Seems like most (all?) people in this thread are not picking up on the key insight that he's putting forward here -- which is the encapsulated process & security capability model that was in E.

I think he's absolutely right that the "right" replacement for JS is something built on that kind of foundation. It's not a matter of a language with a better syntax or a better arbitrary runtime like WASM, or whatever. It's the component and security model itself.

Unfortunately 30ish years on, people still don't seem in general to understand capabilities and what this can provide for us, especially in a environment with the trust model of the browser, which is executing arbitrary code from all over.

I encourage people to read up on caps, and actually on E itself.

I'm glad to see Fuchsia running with the capabilities baton. And it's in a lot of devices in the form of SeL4. But almost never exposed as an aspect of "end user" programming.

EDIT: obligatory WP links: https://en.wikipedia.org/wiki/Object-capability_model and https://en.wikipedia.org/wiki/E_(programming_language)
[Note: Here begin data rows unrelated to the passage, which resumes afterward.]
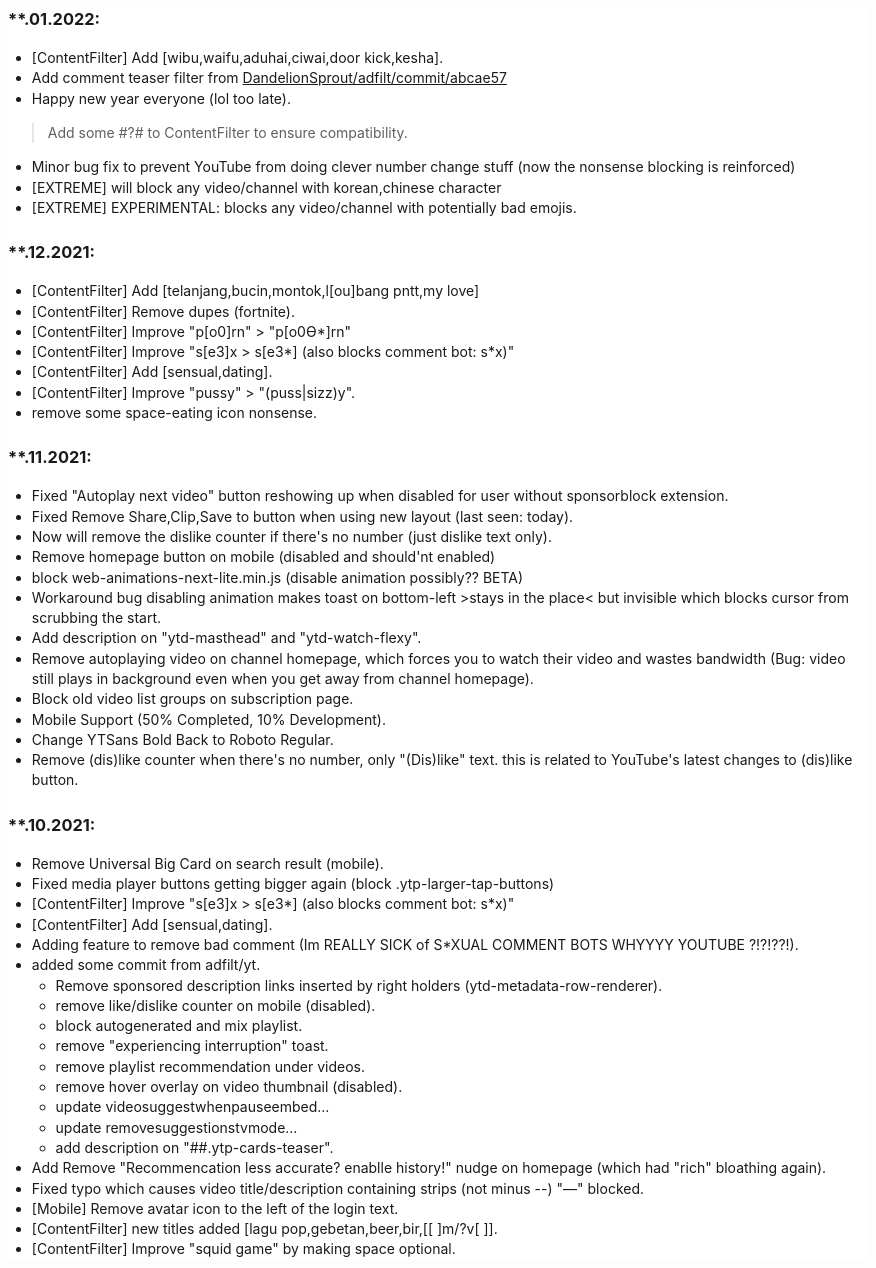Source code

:### **.01.2022:
 + [ContentFilter] Add [wibu,waifu,aduhai,ciwai,door kick,kesha].
 + Add comment teaser filter from [DandelionSprout/adfilt/commit/abcae57](https://github.com/DandelionSprout/adfilt/commit/abcae57)
 + Happy new year everyone (lol too late).
 > Add some #?# to ContentFilter to ensure compatibility.
 + Minor bug fix to prevent YouTube from doing clever number change stuff (now the nonsense blocking is reinforced)
 + [EXTREME] will block any video/channel with korean,chinese character
 + [EXTREME] EXPERIMENTAL: blocks any video/channel with potentially bad emojis.

###  **.12.2021:
 + [ContentFilter] Add [telanjang,bucin,montok,l[ou]bang pntt,my love]
 + [ContentFilter] Remove dupes (fortnite).
 + [ContentFilter] Improve "p[o0]rn" > "p[o0Ѳ\*]rn"
 + [ContentFilter] Improve "s[e3]x > s[e3\*] (also blocks comment bot: s*x)"
 + [ContentFilter] Add [sensual,dating].
 + [ContentFilter] Improve "pussy" > "(puss|sizz)y".
 + remove some space-eating icon nonsense.

###  **.11.2021:
 + Fixed "Autoplay next video" button reshowing up when disabled for user without sponsorblock extension.
 + Fixed Remove Share,Clip,Save to button when using new layout (last seen: today).
 + Now will remove the dislike counter if there's no number (just dislike text only).
 + Remove homepage button on mobile (disabled and should'nt enabled)
 + block web-animations-next-lite.min.js (disable animation possibly?? BETA)
 + Workaround bug disabling animation makes toast on bottom-left >stays in the place< but invisible which blocks cursor from scrubbing the start.
 + Add description on "ytd-masthead" and "ytd-watch-flexy".
 + Remove autoplaying video on channel homepage, which forces you to watch their video and wastes bandwidth (Bug: video still plays in background even when you get away from channel homepage).
 + Block old video list groups on subscription page.
 + Mobile Support (50% Completed, 10% Development).
 + Change YTSans Bold Back to Roboto Regular.
 + Remove (dis)like counter when there's no number, only "(Dis)like" text. this is related to YouTube's latest changes to (dis)like button.

###  **.10.2021:
 + Remove Universal Big Card on search result (mobile).
 + Fixed media player buttons getting bigger again (block .ytp-larger-tap-buttons)
 + [ContentFilter] Improve "s[e3]x > s[e3\*] (also blocks comment bot: s*x)"
 + [ContentFilter] Add [sensual,dating].
 + Adding feature to remove bad comment (Im REALLY SICK of S*XUAL COMMENT BOTS WHYYYY YOUTUBE ?!?!??!).
 + added some commit from adfilt/yt.
	 + Remove sponsored description links inserted by right holders (ytd-metadata-row-renderer).
	 + remove like/dislike counter on mobile (disabled).
	 + block autogenerated and mix playlist.
	 + remove "experiencing interruption" toast.
	 + remove playlist recommendation under videos.
	 + remove hover overlay on video thumbnail (disabled).
	 + update videosuggestwhenpauseembed...
	 + update removesuggestionstvmode...
	 + add description on "##.ytp-cards-teaser".
 + Add Remove "Recommencation less accurate? enablle history!" nudge on homepage (which had "rich" bloathing again).
 + Fixed typo which causes video title/description containing strips (not minus --) "––" blocked.
 + [Mobile] Remove avatar icon to the left of the login text.
 + [ContentFilter] new titles added [lagu pop,gebetan,beer,bir,[\[ ]m\/?v[ \]].
 + [ContentFilter] Improve "squid game" by making space optional.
> or a better arbitrary runtime like WASM

> It's the component and security model itself.

WASI and the WASM component model proposal [1] are moving to a capability based system (enabled by unforgeable references aka `reftype`) and to isolation between different parts of your code, which would make isolating and restricting dependencies really easy.

Combined with interface types (essentially a universal cross-language ABI) the ecosystem has the building blocks for building very secure systems.

Sadly progress has been very slow, with no end in sight, but I remain hopeful.